Saved entries —
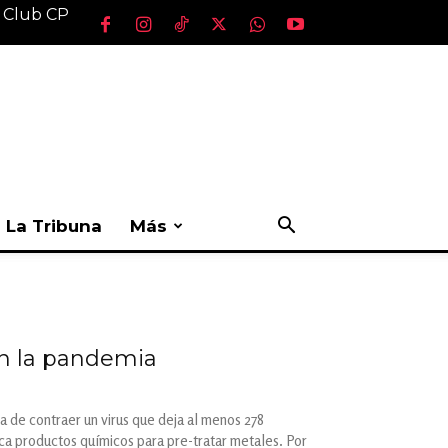
l Club CP
La Tribuna
Más
en la pandemia
 de contraer un virus que deja al menos 278
ca productos químicos para pre-tratar metales. Por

WHAT NEEDS TO BE DONE — Return each record as written, minus its images.

SOLVED EXERCISE —
l Club CP
La Tribuna
Más
en la pandemia
 de contraer un virus que deja al menos 278
ca productos químicos para pre-tratar metales. Por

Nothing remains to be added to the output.